Why spiritual practice is meaningful

I can’t recommend meditation or any kind of regular spiritual practice enough. I find that if we don’t take the time and put in the effort of developing a way to regularly communicate with our soul, we miss out on so much. If we don’t learn how to listen to ourselves, turn inwards and rest in our inner sanctuary, chances are the beauty and the mystery of life are lost on us entirely. We become objects in a storyline that is being written by other people instead of living our life with purpose, direction and consciousness. Spiritual practice helps us build still points into life, sand grain by sand grain we build our island, giving us a place to come back to and a foundation to build on. Instead of being tossed around like a piece of driftwood, as an eternal victim of life’s ebb and flow, washing up the shore of life from time to time in such a dishevelled state that we only barely start to recuperate before the ocean starts dragging us back out to open sea again.
We build our inner temple and by doing so we build strength, like an inner tower reaching up to the stars, strengthening our vision, broadening our view and increasing our possibilities with every step we take. Regular spiritual practice is like learning how to swim or building a boat, allowing us to master our direction and become explorers of life. It makes us grow, become more conscious, more alive. The goal of spiritual practice is to become as alive as possible, to participate actively in the co-creation of reality, to assume the role of main character in the storyline we write for ourselves.

Different spiritual practices are like different paths leading to the same source: our own source, our essence. Our practice helps us become ourselves, express our essence in everything we do with the intention of becoming this essence in each and every moment. We start being instead of doing. We integrate and become the journey, our journey becomes us, a reflexion of who we are and we are no longer going back and forth between a state of connection and a state of disconnection. Spiritual practice helps us make bolder choices, live courageously, choose ourselves, choose life.

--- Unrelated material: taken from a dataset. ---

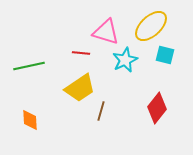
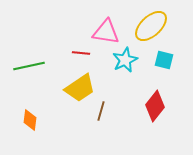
pink triangle: rotated 8 degrees counterclockwise
cyan square: moved 1 px left, 5 px down
red diamond: moved 2 px left, 2 px up
orange diamond: rotated 10 degrees clockwise
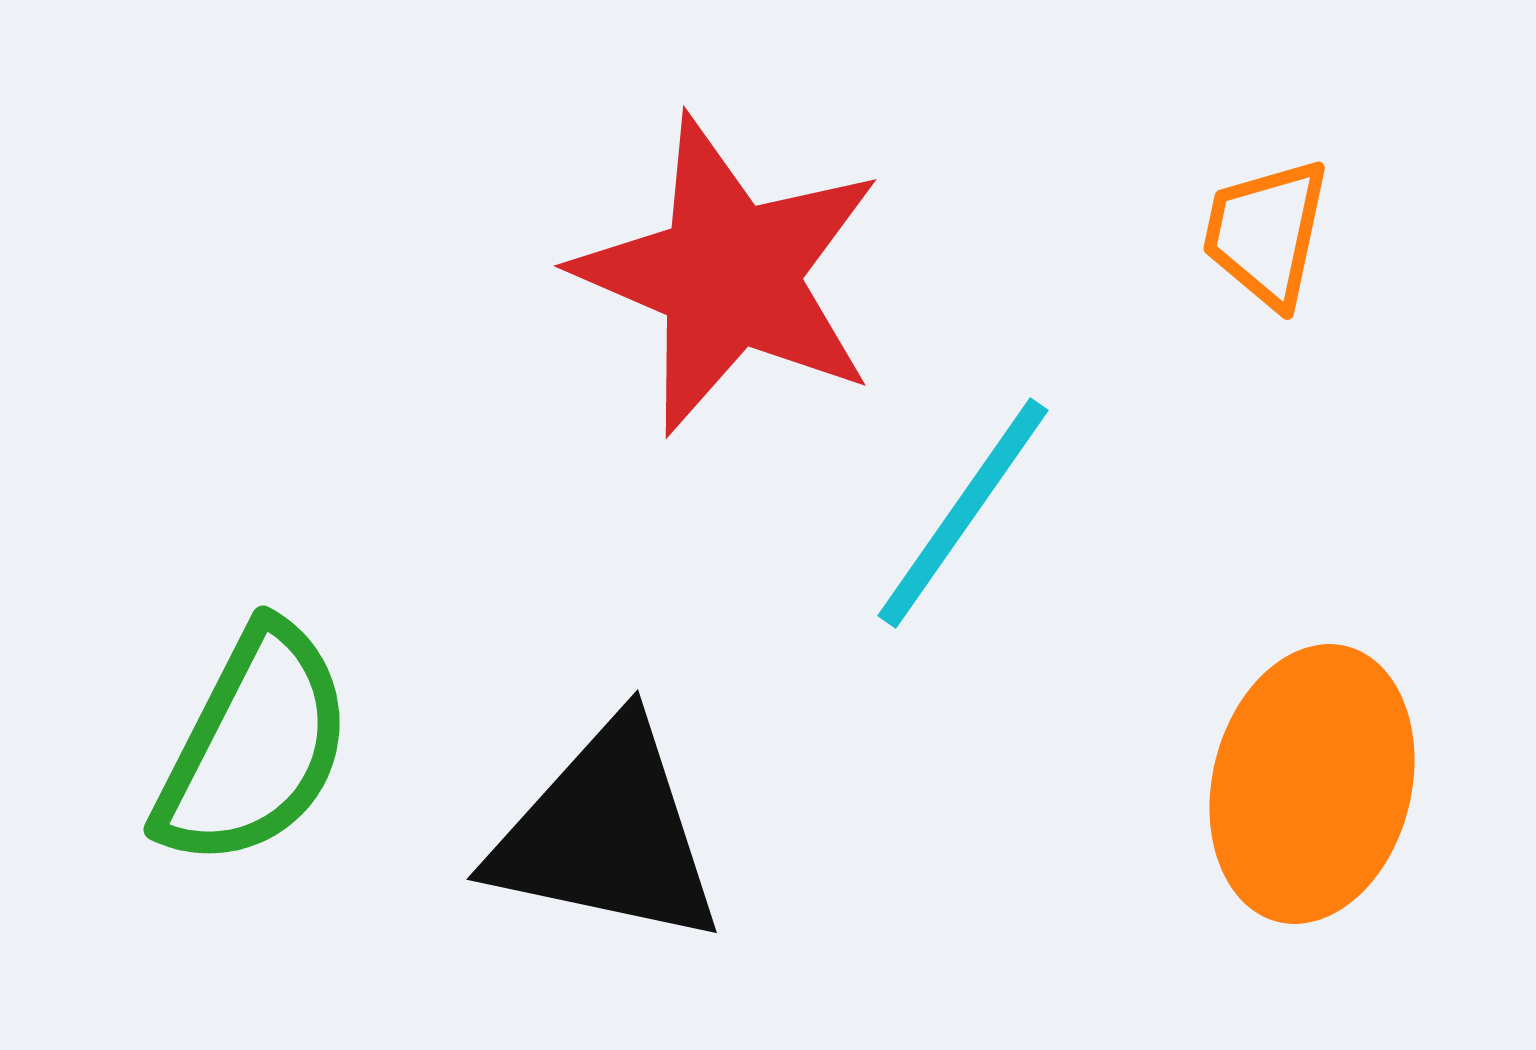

When spiritual practice becomes counter-productive

There is however one instance in which spiritual practice can become counterproductive and slow down our growth process and that is when instead of using it as a tool for spiritual growth, it becomes a band aid. When our practice becomes the crutch we lean on and it helps us maintain an unhealthy situation, a way of life that doesn’t suit us, that doesn’t correspond to our inner state of being anymore. When spiritual practice keeps us from seeing the truth, facing reality, facing ourselves. Instead of being a launching platform for our soul and spirit to dive even deeper into life, deeper into our experiences, our emotions, our life and the universe, our little island can become a hide-out, a place we retreat to more and more often to cut ourselves off from the world, to numb our feelings, flee our reality or retreat into a place where we can ignore what is going on around us. This is when our spiritual practice becomes a coping mechanism, a life raft helping us deal sufficiently with an issue to stay afloat and actually preventing us from dealing with the root cause of our anxiety, stress or unhappiness. We get just enough oxygen to continue our life in the city that we dislike, to stay with the partner we no longer feel any connection with, to continue the job that makes no sense to us. Our practice can support us and helps us through difficult times, but in no way should it become a life raft, a way to cover up and gloss over our incoherence, our pain, our longing. A way to be a little more content in our discontentment. Meditation can become a means of not listening to our emotions and our spiritual practice can become our daily energy shot, giving us just enough energy to continue and not go under, like a shot of energetic Redbull. But life is not about coping, it is about thriving and making the necessary changes in life that allow us to align with our highest purpose and incarnate our spiritual self into the material world.
Our emotions and our physical health are the language of our soul in this material world, they are like a sign language letting us know if something suits us or not, if something is good for us or not, if it nourishes our body, feeds our soul, or if it drains us. The words that are being spoken by our tears, our cramps, our shivers, our laughter, our expanding or contracting heart exist to help us touch our core, they are like morse code continually being sent out by our heart, signalling which way to go, like a lighthouse of feelings and emotions steering us away from the cliffs of an unconscious, passionless and meaningless life.